En tanto que unos 6 millones sufren maltrato en sus casas, según informó el Fondo de las Naciones Unidas para la Infancia (UNICEF). Además, destaca que los niños y niñas que sobreviven a los malos tratos sufren daños físicos y psicológicos a largo plazo, cuando son víctimas directas y cuando son testigos de actos contra otros. Los chicos que “han visto actos de violencia contra miembros de sus familias, por lo general sus madres, pueden vivir en una situación de miedo constante y convertirse en personas aisladas y desconfiadas, o sufrir daños físicos cuando deciden intervenir en defensa de la persona agredida”, advirtió UNICEF.
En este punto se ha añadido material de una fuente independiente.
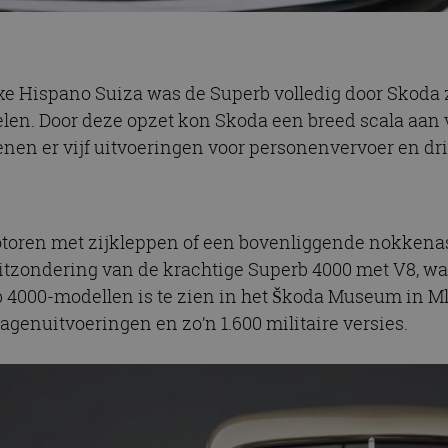
luxe Hispano Suiza was de Superb volledig door Skoda
elen. Door deze opzet kon Skoda een breed scala aan 
enen er vijf uitvoeringen voor personenvervoer en dri
toren met zijkleppen of een bovenliggende nokkenas
uitzondering van de krachtige Superb 4000 met V8, wa
4000-modellen is te zien in het Škoda Museum in Ml
enuitvoeringen en zo’n 1.600 militaire versies.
*En la Argentina (cifras oficiales de la Provincia de Buenos Aires) el 70 % de las mujeres que mueren violentamente lo hacen a manos de hombres conocidos de ellas.
Algo similar ocurre en Perú (datos de Pacific Institute for Women´s Health). En Uruguay (según el diario La República, de Montevideo), cada cinco días una mujer muere por violencia doméstica. En Chile (diario La Cuarta, de Santiago) el promedio es de 58 por año. De acuerdo con datos de la ONG Iansa (Internacional Action Network on Small Arms), entidad que propone desarmar a las sociedades civiles, 33% de las mujeres que mueren en Francia son asesinadas a tiros por sus parejas, un porcentaje que crece al 66% en Estados Unidos.
Mientras, en Sudáfrica, cada seis horas una mujer es asesinada a balazos por su pareja actual o anterior. De acuerdo con cifras del Parlamento Europeo, en Guatemala 1200 mujeres mueren por año a manos de hombres y en México 350. En España (diario El País, de Madrid) llegaban a la veintena en sólo los tres primeros meses de 2006.